How to Apologize If You’re Not Sorry
One of the most devastating lessons of early childhood is that sometimes you have to apologize, even if you don’t. You might not take a toy away from another child these days just because you thought they had it long enough, but that doesn’t make it any easier to force an apology. Here’s how to do it and why you should.
There will be times in your professional and social life when you need to apologize just to maintain a relationship. Apologies signal a willingness to maintain friendships. Angela Gorman, managing partner and president of AMW PR , said an apology is powerful, and if you’re unsure whether to offer one, ask yourself how much the relationship means to you.
“If you value a relationship, consider apologizing as a bridge to easing tensions and an opportunity to recover,” she said, adding that it’s standard practice to “keep peace and calm.”
Don’t make this an overly sentimental, wordy meeting. The more you talk about the problem, the more fake you will look and the more likely you are to show that you are not particularly sorry, which is contrary to the purpose of what you are trying to achieve. Instead, be direct.
Gorman suggested focusing on how the other person feels: “It’s not so much about apologizing as it is about empathizing that they feel hurt in some way.” She said that you should try to see the situation from their point of view. Put yourself in their place, as your parents taught you as a child, when you were a little toy thief.
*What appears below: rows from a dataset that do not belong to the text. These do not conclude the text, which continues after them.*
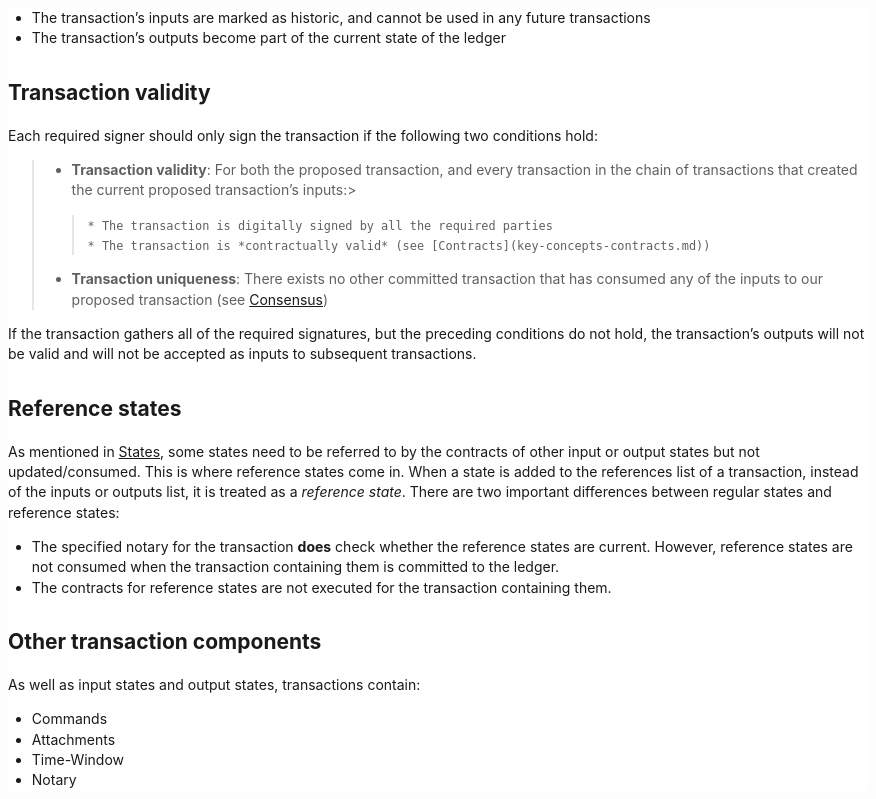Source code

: 
* The transaction’s inputs are marked as historic, and cannot be used in any future transactions
* The transaction’s outputs become part of the current state of the ledger


## Transaction validity

Each required signer should only sign the transaction if the following two conditions hold:

> 
> 
> * **Transaction validity**: For both the proposed transaction, and every transaction in the chain of transactions
> that created the current proposed transaction’s inputs:> 
> > 
> >     * The transaction is digitally signed by all the required parties
> >     * The transaction is *contractually valid* (see [Contracts](key-concepts-contracts.md))
> 
> 
> 
> * **Transaction uniqueness**: There exists no other committed transaction that has consumed any of the inputs to
> our proposed transaction (see [Consensus](key-concepts-consensus.md))


If the transaction gathers all of the required signatures, but the preceding conditions do not hold, the transaction’s outputs
will not be valid and will not be accepted as inputs to subsequent transactions.


## Reference states

As mentioned in [States](key-concepts-states.md), some states need to be referred to by the contracts of other input or output
states but not updated/consumed. This is where reference states come in. When a state is added to the references list of
a transaction, instead of the inputs or outputs list, it is treated as a *reference state*. There are two important
differences between regular states and reference states:


* The specified notary for the transaction **does** check whether the reference states are current. However, reference
states are not consumed when the transaction containing them is committed to the ledger.
* The contracts for reference states are not executed for the transaction containing them.


## Other transaction components

As well as input states and output states, transactions contain:


* Commands
* Attachments
* Time-Window
* Notary

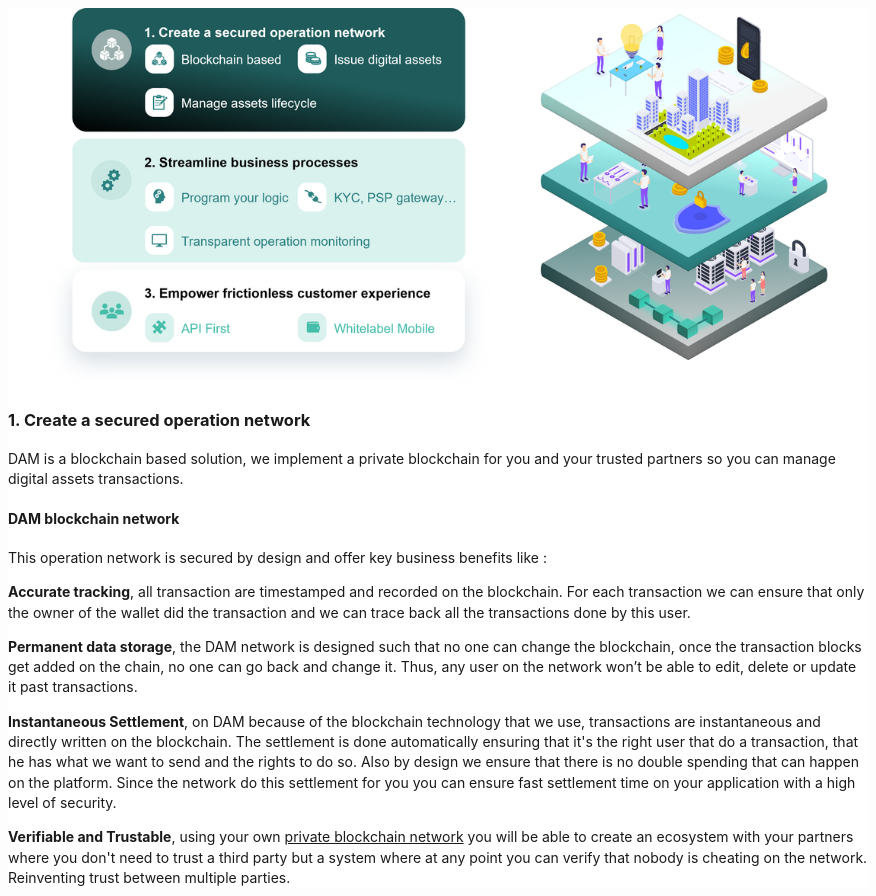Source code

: <figure>
<img align="center" src="./screens/DAMOverview-Business.png" style="display:block;float:none;margin-left:auto;margin-right:auto">
</figure>

### 1. Create a secured operation network

DAM is a blockchain based solution, we implement a private blockchain for you and your trusted partners so you can manage digital assets transactions. 



#### DAM blockchain network
This operation network is secured by design and offer key business benefits like :

<b>Accurate tracking</b>,  all transaction are timestamped and recorded on the blockchain. For each transaction we can ensure that only the owner of the wallet did the transaction and we can trace back all the transactions done by this user. 

<b>Permanent data storage</b>, the DAM network is designed such that no one can change the blockchain, once the transaction blocks get added on the chain, no one can go back and change it. Thus, any user on the network won’t be able to edit, delete or update it past transactions. 

<b>Instantaneous Settlement</b>, on DAM because of the blockchain technology that we use, transactions are instantaneous and directly written on the blockchain. The settlement is done automatically ensuring that it's the right user that do a transaction, that he has what we want to send and the rights to do so. Also by design we ensure that there is no double spending that can happen on the platform. Since the network do this settlement for you you can ensure fast settlement time on your application with a high level of security. 

<b>Verifiable and Trustable</b>, using your own <u>private blockchain network</u> you will be able to create an ecosystem with your partners where you don't need to trust a third party but a system where at any point you can verify that nobody is cheating on the network. Reinventing trust between multiple parties. 
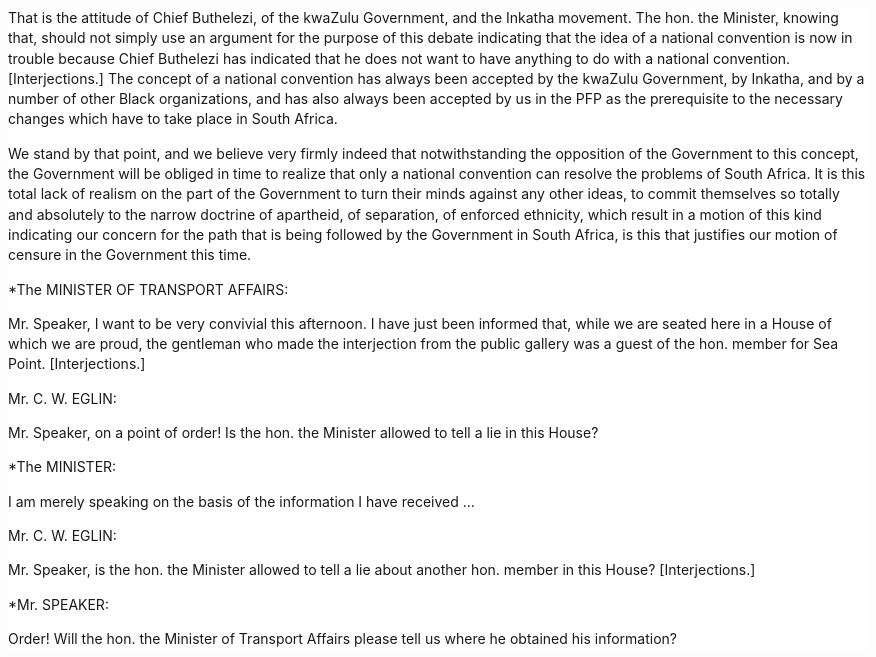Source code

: <p>That is the attitude of Chief Buthelezi, of the kwaZulu Government, and the Inkatha movement. The hon. the Minister, knowing that, should not simply use an argument for the purpose of this debate indicating that the idea of a national convention is now in trouble because Chief Buthelezi has indicated that he does not want to have anything to do with a national convention. [Interjections.] The concept of a national convention has always been accepted by the kwaZulu Government, by Inkatha, and by a number of other Black organizations, and has also always been accepted by us in the PFP as the prerequisite to the necessary changes which have to take place in South Africa.</p>

<p>We stand by that point, and we believe very firmly indeed that notwithstanding the opposition of the Government to this concept, the Government will be obliged in time to realize that only a national convention can resolve the problems of South Africa. It is this total lack of realism on the part of the Government to turn their minds against any other ideas, to commit themselves so totally and absolutely to the narrow doctrine of apartheid, of separation, of enforced ethnicity, which result in a motion of this kind indicating our concern for the path that is being followed by the Government in South Africa, is this that justifies our motion of censure in the Government this time.</p>

</speech>

<speech by="#minister_of_transport_affairs">

<from>*The <person refersTo="hansard_za">MINISTER OF TRANSPORT AFFAIRS</person>:</from>

<p>Mr. Speaker, I want to be very convivial this afternoon. I have just been informed that, while we are seated here in a House of which we are proud, the gentleman who made the interjection from the public gallery was a guest of the hon. member for Sea Point. [Interjections.]</p>

</speech>

<speech by="#eglin">

<from>Mr. <person refersTo="hansard_za">C. W. EGLIN</person>:</from>

<p>Mr. Speaker, on a point of order! Is the hon. the Minister allowed to tell a lie in this House?</p>

</speech>

<speech by="#minister">

<from>*The <person refersTo="hansard_za">MINISTER</person>:</from>

<p>I am merely speaking on the basis of the information I have received &#x2026;</p>

</speech>

<speech by="#eglin">

<from>Mr. <person refersTo="hansard_za">C. W. EGLIN</person>:</from>

<p>Mr. Speaker, is the hon. the Minister allowed to tell a lie about another hon. member in this House? [Interjections.]</p>

</speech>

<speech by="#speaker">

<from>*Mr. <person refersTo="hansard_za">SPEAKER</person>:</from>

<p>Order! Will the hon. the Minister of Transport Affairs please tell us where he obtained his information?</p>
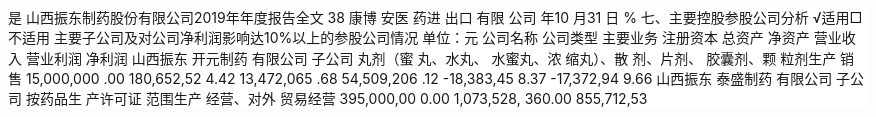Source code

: 是
山西振东制药股份有限公司2019年年度报告全文
38
康博
安医
药进
出口
有限
公司
年10
月31
日
%
七、主要控股参股公司分析
√适用□不适用
主要子公司及对公司净利润影响达10%以上的参股公司情况
单位：元
公司名称
公司类型
主要业务
注册资本
总资产
净资产
营业收入
营业利润
净利润
山西振东
开元制药
有限公司
子公司
丸剂（蜜
丸、水丸、
水蜜丸、浓
缩丸）、散
剂、片剂、
胶囊剂、颗
粒剂生产
销售
15,000,000
.00
180,652,52
4.42
13,472,065
.68
54,509,206
.12
-18,383,45
8.37
-17,372,94
9.66
山西振东
泰盛制药
有限公司
子公司
按药品生
产许可证
范围生产
经营、对外
贸易经营
395,000,00
0.00
1,073,528,
360.00
855,712,53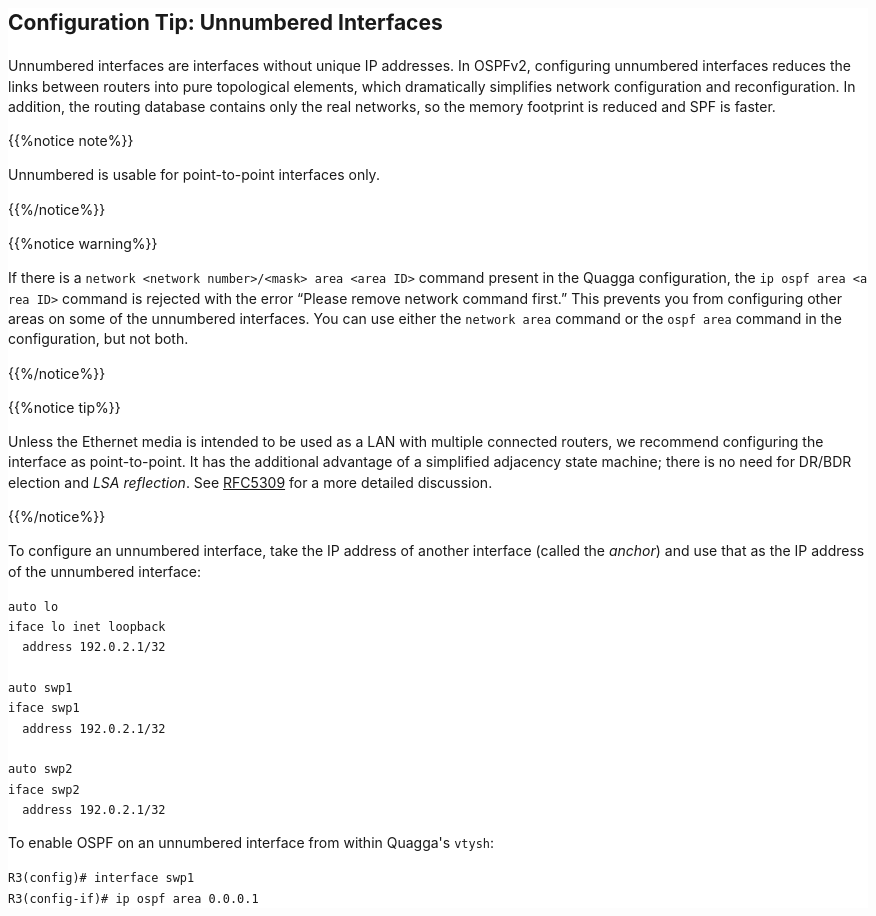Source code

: ## Configuration Tip: Unnumbered Interfaces

Unnumbered interfaces are interfaces without unique IP addresses. In
OSPFv2, configuring unnumbered interfaces reduces the links between
routers into pure topological elements, which dramatically simplifies
network configuration and reconfiguration. In addition, the routing
database contains only the real networks, so the memory footprint is
reduced and SPF is faster.

{{%notice note%}}

Unnumbered is usable for point-to-point interfaces only.

{{%/notice%}}

{{%notice warning%}}

If there is a `network <network number>/<mask> area <area ID>` command
present in the Quagga configuration, the `ip ospf area <area ID>`
command is rejected with the error “Please remove network command
first.” This prevents you from configuring other areas on some of the
unnumbered interfaces. You can use either the `network area` command or
the `ospf area` command in the configuration, but not both.

{{%/notice%}}

{{%notice tip%}}

Unless the Ethernet media is intended to be used as a LAN with multiple
connected routers, we recommend configuring the interface as
point-to-point. It has the additional advantage of a simplified
adjacency state machine; there is no need for DR/BDR election and *LSA
reflection*. See [RFC5309](http://tools.ietf.org/rfc/rfc5309) for a more
detailed discussion.

{{%/notice%}}

To configure an unnumbered interface, take the IP address of another
interface (called the *anchor*) and use that as the IP address of the
unnumbered interface:

    auto lo
    iface lo inet loopback
      address 192.0.2.1/32
    
    auto swp1
    iface swp1
      address 192.0.2.1/32
    
    auto swp2
    iface swp2
      address 192.0.2.1/32

To enable OSPF on an unnumbered interface from within Quagga's `vtysh`:

    R3(config)# interface swp1
    R3(config-if)# ip ospf area 0.0.0.1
“It works just as well for toddlers as it does for adults,” Gorman said. “Admit that they feel the way they are and that you’re sorry they feel that way.”
However, don’t rely entirely on the “I’m sorry I offended you” model. Take some responsibility and say you’re sorry for your actions that hurt you. Then leave it alone. Don’t get hung up on the topic. Instead, offer to return to work on a joint venture, have coffee in the future, or do something else that will help you get the relationship back on track.